NYC hospitals cut energy use 10% - Smart Energy Decisions

Energy Efficiency, Regulation  -  December 16, 2016

NYC hospitals report 10% energy use reduction, look toward Brooklyn cogeneration project

New York City's public healthcare system reported a 10% reduction in its energy use in 2016 resulting from a series of energy efficiency projects across the network's 11 locations. 

The NYC Health + Hospitals network announced Dec. 2 that combined with price reductions in the cost of fuel, it achieved $21 million in savings over the course of the year. The energy use reductions also contributed to a greenhouse gas emissions reduction of about 24% between 2007 and 2016, which puts the system on track to meet its goal of reducing greenhouse gases by 50% by 2025.

The healthcare system said it received more than $34 million in grants for energy-saving projects in fiscal year 2016, the majority of which were awarded through an accelerated conservation and efficiency program run by the city's Department of Citywide Administrative Services, or DCAS. Most of NYC Health + Hospitals' energy efficiency projects are managed and constructed through an agreement with the New York Power Authority.

The system also announced that its board of directors recently approved the installation of a cogeneration system at Kings County Hospital in Brooklyn. The 1.6-MW micro-turbine cogeneration system is expected to help the hospital reduce energy costs by more than $10 million over the next decade.

The cogeneration project is being funded by a grant from DCAS's New York City Clean Energy Program.
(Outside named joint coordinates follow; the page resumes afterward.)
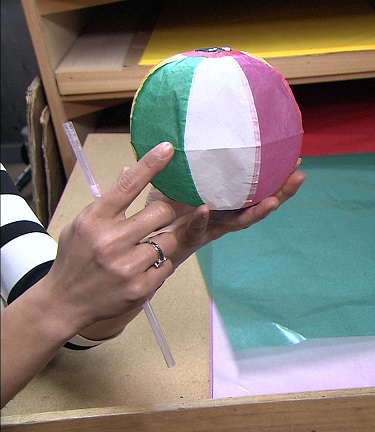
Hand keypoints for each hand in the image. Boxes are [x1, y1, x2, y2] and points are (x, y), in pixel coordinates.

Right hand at [44, 142, 178, 331]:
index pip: (128, 185)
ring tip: (144, 250)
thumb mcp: (83, 224)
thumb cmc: (75, 258)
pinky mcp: (140, 288)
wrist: (63, 302)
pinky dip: (159, 266)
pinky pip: (167, 266)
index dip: (151, 164)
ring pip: (168, 240)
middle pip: (161, 213)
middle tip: (156, 222)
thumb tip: (129, 171)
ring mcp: (126, 266)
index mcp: (95, 219)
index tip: (169, 148)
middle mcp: (110, 241)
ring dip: (162, 243)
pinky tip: (142, 270)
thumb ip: (108, 202)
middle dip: (164, 216)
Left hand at [145, 159, 305, 264]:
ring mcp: (210, 229)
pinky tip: (206, 209)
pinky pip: (197, 229)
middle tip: (299, 175)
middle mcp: (224, 216)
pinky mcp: (190, 239)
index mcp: (225, 202)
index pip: (257, 189)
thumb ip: (176, 163)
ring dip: (258, 211)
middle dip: (282, 192)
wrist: (142, 239)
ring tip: (274, 201)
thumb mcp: (170, 181)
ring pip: (240, 222)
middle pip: (260, 205)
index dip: (276, 177)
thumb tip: (174, 134)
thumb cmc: (158, 211)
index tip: (294, 160)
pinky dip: (201, 219)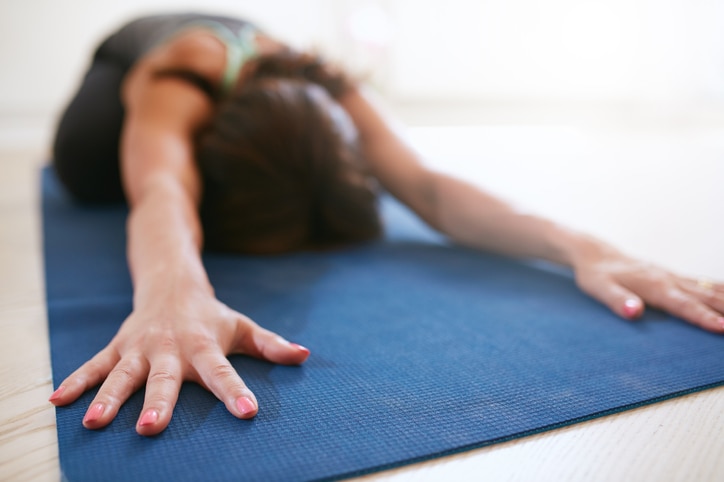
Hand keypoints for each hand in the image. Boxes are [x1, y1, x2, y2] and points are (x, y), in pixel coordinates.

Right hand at [48, 294, 309, 435]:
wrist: (171, 284)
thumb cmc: (211, 316)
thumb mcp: (242, 327)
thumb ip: (270, 345)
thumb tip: (305, 355)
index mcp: (204, 346)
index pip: (222, 372)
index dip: (235, 392)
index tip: (248, 413)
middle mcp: (170, 348)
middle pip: (164, 378)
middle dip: (157, 402)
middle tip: (152, 428)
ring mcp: (139, 348)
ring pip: (122, 375)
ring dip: (108, 397)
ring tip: (94, 423)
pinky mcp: (117, 347)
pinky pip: (94, 365)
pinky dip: (77, 382)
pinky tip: (57, 402)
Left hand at [572, 238, 723, 332]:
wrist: (596, 254)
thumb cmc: (595, 275)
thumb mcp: (598, 288)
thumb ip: (616, 300)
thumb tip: (632, 312)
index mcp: (654, 286)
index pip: (683, 305)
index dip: (704, 317)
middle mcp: (670, 280)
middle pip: (707, 297)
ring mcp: (675, 278)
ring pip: (712, 290)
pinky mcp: (676, 278)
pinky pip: (706, 285)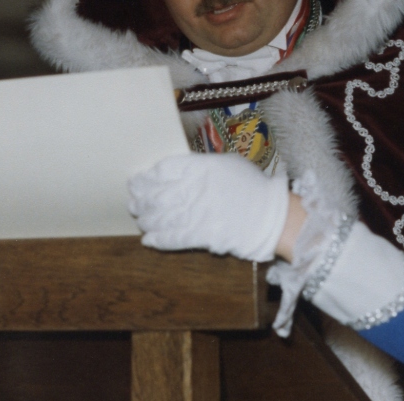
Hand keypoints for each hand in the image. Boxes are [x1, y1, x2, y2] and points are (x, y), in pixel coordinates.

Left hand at [128, 153, 289, 261]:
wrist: (271, 215)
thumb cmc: (251, 185)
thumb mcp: (227, 164)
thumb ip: (200, 165)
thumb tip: (177, 170)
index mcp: (201, 168)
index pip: (163, 170)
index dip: (147, 177)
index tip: (138, 181)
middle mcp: (194, 188)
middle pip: (157, 194)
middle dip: (141, 199)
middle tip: (133, 201)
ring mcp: (196, 213)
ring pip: (160, 217)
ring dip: (146, 219)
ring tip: (140, 218)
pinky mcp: (201, 236)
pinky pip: (172, 238)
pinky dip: (157, 239)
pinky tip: (148, 239)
Additionally, the New York State Energy Research and Development Authority and Con Edison have each awarded $1.5 million grants as a financial incentive for implementing energy-efficient technology.

"NYC Health + Hospitals is pursuing greater efficiencies, especially cost-saving ones, wherever we can find them," Executive Vice President and COO Antonio D. Martin said in a statement. "Our energy story is an ongoing one, with the potential to save money, improve the dependability of our energy, increase energy security for the rest of our communities, and reduce greenhouse gases. In addition, we are benefiting from grant funding to implement plans to make us even more efficient. This success is one of the early signs of progress in our efforts to increase efficiencies as part of the transformation of our health care system."

NYC Health + Hospitals is the country's largest public healthcare systems and is comprises of 11 hospitals, trauma centers, neighborhood health centers, nursing homes, and post-acute care centers.